I will prove this case using another feature 'INT_IDEO', which is categorical variable that specifies:

1 = "Yes"    for nationality of attack group different from the location of the attack

0 = "No"     for nationality of attack group same as the location of the attack

-9 = "Unknown" nationality of the attack group is unknown

Please refer to the Codebook PDF at http://www.start.umd.edu/gtd/

#### Recreating same code and cells for 'INT_IDEO'

In [None]:
W = df9.drop('INT_IDEO', axis=1)
z = df9['INT_IDEO']

In [None]:
len(z.unique())

In [None]:
# Split the data into 40% test and 60% training
W_train, W_test, z_train, z_test = train_test_split(W, z, test_size=0.4, random_state=0)

In [None]:
# Create a random forest classifier
clf = RandomForestClassifier(n_estimators=1000, random_state=0, n_jobs=-1)

In [None]:
# Train the classifier
clf.fit(W_train, z_train)


In [None]:
# Print the name and gini importance of each feature
for feature in zip(W.columns, clf.feature_importances_):
    print(feature)

In [None]:
# Create a selector object that will use the random forest classifier to identify
# features that have an importance of more than 0.15
sfm = SelectFromModel(clf, threshold=0.020)

In [None]:
# Train the selector
sfm.fit(W_train, z_train)

In [None]:
# Print the names of the most important features
for feature_list_index in sfm.get_support(indices=True):
    print(W.columns[feature_list_index])

In [None]:
# Transform the data to create a new dataset containing only the most important features
# Note: We have to apply the transform to both the training X and test X data.
W_important_train = sfm.transform(W_train)
W_important_test = sfm.transform(W_test)

In [None]:
# Create a new random forest classifier for the most important features
clf_important = RandomForestClassifier(n_estimators=1000, random_state=0, n_jobs=-1)

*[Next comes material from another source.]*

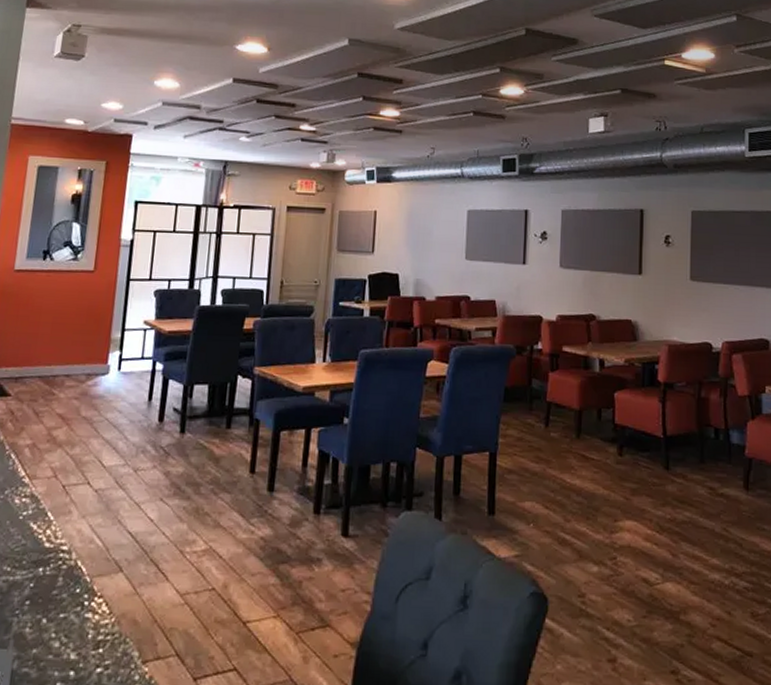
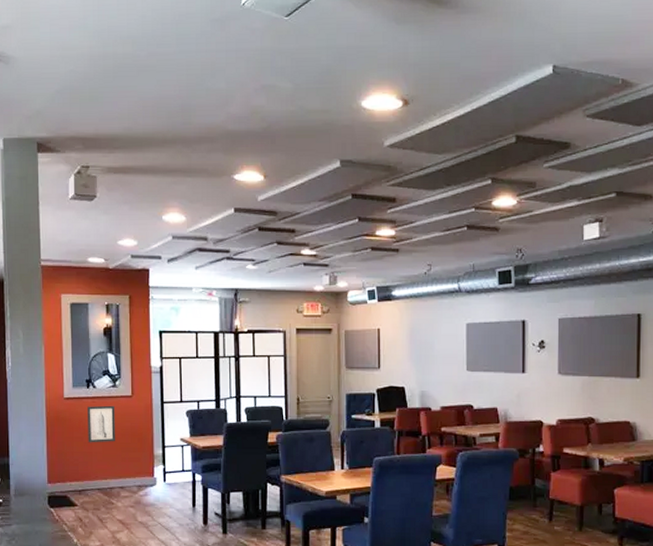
wall art: none [35,280,73,323] -> present [87,405,116,443]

# Train the new classifier on the new dataset containing the most important features
clf_important.fit(W_important_train, z_train)

In [None]:
# Apply The Full Featured Classifier To The Test Data
y_pred = clf.predict(W_test)

# View The Accuracy Of Our Full Feature Model
accuracy_score(z_test, y_pred)

In [None]:
# Apply The Full Featured Classifier To The Test Data
y_important_pred = clf_important.predict(W_important_test)

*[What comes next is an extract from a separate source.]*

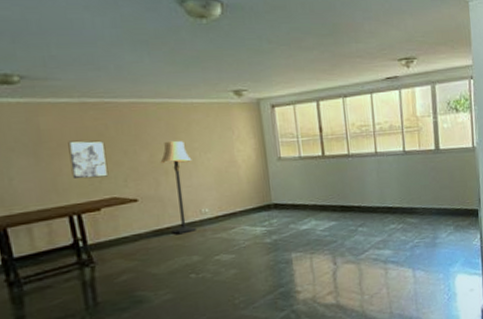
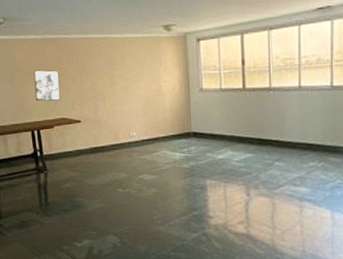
lamp: present [160,140,197,234] -> none [99,71,126,152]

# View The Accuracy Of Our Limited Feature Model
accuracy_score(z_test, y_important_pred)

In [None]:
from sklearn.tree import DecisionTreeClassifier
dtree = DecisionTreeClassifier()
dtree = dtree.fit(W_train, z_train)
dtree.score(W_train, z_train)

So, we can see the importance of limiting the number of classes in the target. Having just 3 labels achieved 98% with the important predictors, which is close to the training model of 100%. This generalizes well compared with having so many classes in the prediction analysis of 'gname'. 

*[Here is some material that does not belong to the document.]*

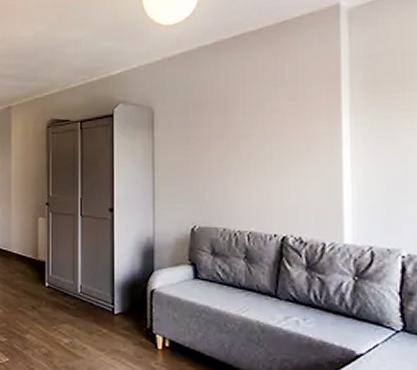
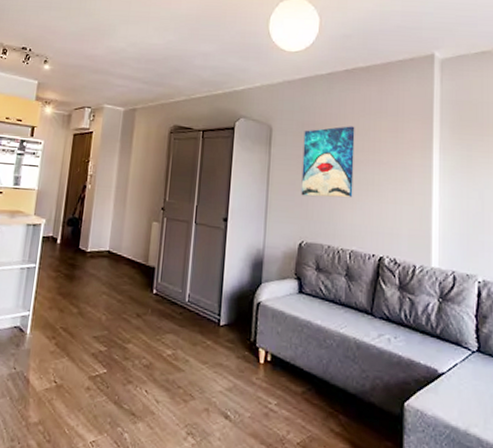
wall art: none [189,98,248,179] -> present [301,126,355,198]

There are no rule of thumb for number of labels one should have has target variables. It all depends on business needs and how much errors one can stomach. This proves that re-engineering 'gname' and regrouping into lesser classes will improve generalization from training model to testing model. 

Future versions of this model will include Exploratory Data Analysis (EDA) to accompany the descriptive statistics in cell 23, feature engineering to recreate some features, compacting the machine learning code with OOP for code reuse and modularity, and further explanation on the approach i took. Enjoy!!!